# Bafang BBSHD chain lines, chain life and gearing?



## highroad 2 (Jan 24, 2017)

I would like to mid drive my Giant Yukon fat tire bike with a BBSHD for sand dune riding.
FWIW online I have learned that it is hard to get good chain lines (CL) with a BBSHD.
The Yukons current CL is 16 mm outboard of the bottom bracket (BB) shell.
The BBSHD is 34 mm from where it would make contact with the BB shell to where the chain ring bolts on (assuming the chainstay will allow the BBSHD to slide all the way in).
The Luna Eclipse 42T has a 25 mm inboard offset, which brings the CL to 9 mm outboard of the BB shell. ( 34-25=9 mm)
If i used a Luna Mini 30t which has a 8 mm inboard offset, which brings the chain line to 26 mm outboard of the BB shell. (34-8=26)

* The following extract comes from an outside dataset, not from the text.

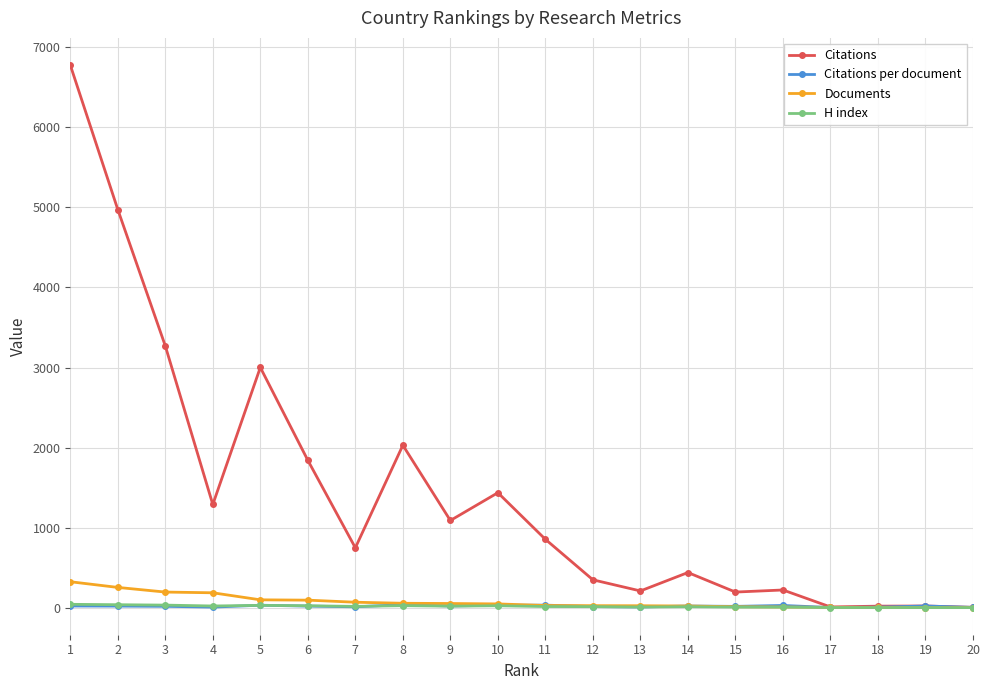

Which series has the largest total across all categories?

Citations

The stock CL is 16, the 42t moves this inboard to 9 and the 30t moves it outboard to 26.
if I use the 42t then the CL is not ideal for the smaller chain rings on the cassette and if I use the 30t then the CL is not ideal for the larger inboard chain rings on the cassette.

Questions
1 I have read online where BBSHD users rave about using the luna mini 30t versus the 42t because it makes the motor much more responsive accelerating and climbing with only a few mph loss in top speed.

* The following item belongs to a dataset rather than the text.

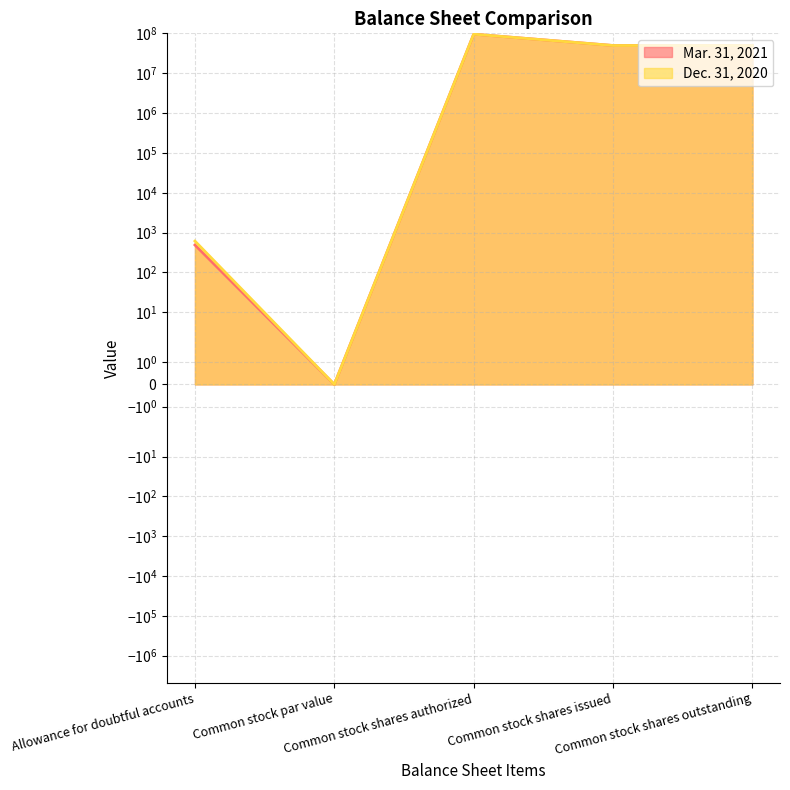

True or false: Mar. 31, 2021 and Dec. 31, 2020 intersect in this chart.

False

2 A Luna 36t has the same 8 mm offset as the 30t so exactly the same CL but a more in between gearing?

3 I have a hard time making SramNX 1 x 12 chain last on my Haibike. What chain should I use with the more powerful BBSHD?

4 Am I over thinking this project?

Thanks
Highroad 2


----------



## fos'l (May 27, 2009)

My conversion(s) were BBS02, but the same applies. 
1) If your BB is 73mm, you won't be able to use the "jam" nut to secure the motor; some have used Locktite successfully to keep the nut from loosening, but I needed to go to a bike(s) with 68mm.
2) The engine has enough power that 11-17-28 gearing - 8 speed spacing - was adequate with the Lekkie 42t or Luna 30t rings. I spaced the rings to the outside end of the cassette.
3) Lekkie cranks will resolve the discrepancy in distance between the crank arms and the chainstays.


----------



## portnuefpeddler (Jun 14, 2016)

As a Rohloff hub user, on my Surly Wednesday/BBSHD combo, any chain issues are largely in the past! A perfect chain line, no matter what gear I'm in, and a bigger and tougher chain. Riding in deep snow just now, I just put the bike in the shop and noticed the rear wheel was totally packed with snow, kinda wet heavy snow. I take it for granted now, but I think a derailleur system would have been challenged by that snow today. The BBSHD is working great also in these conditions, and has been for 3 years now. The extra power it has is much appreciated, as is the throttle, when getting started, especially when you put a foot down and the snow is knee deep.


----------



## Cody01 (Jul 23, 2014)

I had an alignment issue after my BBSHD install contacted Luna. Even though I was leaning toward the 36T mini at first since I do tight twisty hills they suggested the Eclipse so I went with that. I don't have a lot of miles yet but things seem to be going well. I have two ebikes and think that carrying a spare chain on each is the most advisable thing to do.


----------



## portnuefpeddler (Jun 14, 2016)




----------



## dundundata (May 15, 2009)

I have a Luna 48t and another 44t chainring on the way from China. They are both offset like the original ring to come in towards the bike.


----------